他知道家里出了什么事,也知道爹要去找证据翻案,但他没怎么受过苦,下滑也别旁人顺畅,所以与亲人离别依然于他是件坏事。
卖货郎心里妥帖,嘴里却笑他:"怎么,还是小孩儿呢?家里就我们俩顶梁柱了,我出去扯点虎皮遮遮风,你好好练功,抓紧时间开枝散叶,早点给我生个胖孩子——看见刚刚那小姑娘没,我就觉得她不错。"
成杉无语地看了他一眼,"爹,她还是小孩子呢。别那么丧心病狂好么。"
说话间,一声尖叫划破长空,山林中扑棱棱飞起一行惊鸟。
"啊啊啊啊!!!救命!"
"小杉!"卖货郎低喝,两人对视一眼。成杉将包袱递与他,飞身在山路上跳跃,往山下发声处奔去。
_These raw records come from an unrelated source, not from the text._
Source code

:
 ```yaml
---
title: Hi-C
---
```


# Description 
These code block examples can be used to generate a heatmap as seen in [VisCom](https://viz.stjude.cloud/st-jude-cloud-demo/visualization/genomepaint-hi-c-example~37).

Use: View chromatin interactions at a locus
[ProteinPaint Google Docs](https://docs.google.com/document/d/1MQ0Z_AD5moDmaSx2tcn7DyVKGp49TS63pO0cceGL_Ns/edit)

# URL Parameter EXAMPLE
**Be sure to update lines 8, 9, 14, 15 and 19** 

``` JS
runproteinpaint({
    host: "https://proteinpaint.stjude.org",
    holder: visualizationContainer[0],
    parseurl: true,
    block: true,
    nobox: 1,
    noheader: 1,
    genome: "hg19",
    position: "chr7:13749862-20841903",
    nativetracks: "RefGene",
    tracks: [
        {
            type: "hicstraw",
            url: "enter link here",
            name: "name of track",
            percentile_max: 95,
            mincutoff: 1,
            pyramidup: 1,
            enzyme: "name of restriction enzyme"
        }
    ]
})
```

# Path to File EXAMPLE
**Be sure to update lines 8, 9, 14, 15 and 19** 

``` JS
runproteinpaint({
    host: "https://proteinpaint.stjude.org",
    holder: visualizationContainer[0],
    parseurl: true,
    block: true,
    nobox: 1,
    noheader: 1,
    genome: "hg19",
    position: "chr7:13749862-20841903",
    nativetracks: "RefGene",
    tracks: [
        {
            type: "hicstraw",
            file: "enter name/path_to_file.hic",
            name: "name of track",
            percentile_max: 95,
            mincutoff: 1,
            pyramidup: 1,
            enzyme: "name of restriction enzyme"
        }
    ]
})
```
蜿蜒小路上,丽花小脸煞白,大大的眼睛惊恐地睁着,疯魔般与一男子厮打。那男子身形健壮,头上套着麻布袋,冷静捉住丽花双手,待同伙一声呼哨吹响,才将丽花一扔,飞快钻进树林,消失不见。
"怎么了?"
成杉转过山石,站定一瞧,眼前只余刚刚两个女孩中年长的姐姐。
丽花猛然转过头,似乎喘不过气来,颤颤巍巍指着树林:"拐、拐子把我妹抢走了......快去!!!"
成杉皱眉,走近扫视一圈,并没有看见什么痕迹。他年纪尚轻,只学习粗浅功夫,未来得及培养江湖眼光,再加上担心身后孤身女子,便未去追。
"你快去啊!!我的妹妹!!!"
丽华试图站起,见到那少年郎又折身返回,悲怒不自胜,不知哪里来的力气,站起来跌跌撞撞要往林子里追。
"你冷静点!先去报官。"成杉喝道。
卖货郎背着包袱气喘吁吁赶过来,远远听见那姑娘凄厉喊叫,便知道出了什么事。到了跟前眼睛已经黏在地面上寻踪循迹。
"成杉,你带着她去!我来追他......们。"
"走!"成杉弯腰拽起丽花。
丽华满面是泪,热流滚滚中看见那卖货郎。他此时严肃端正目光锐利,如世外高人身怀绝技,格外令人信服。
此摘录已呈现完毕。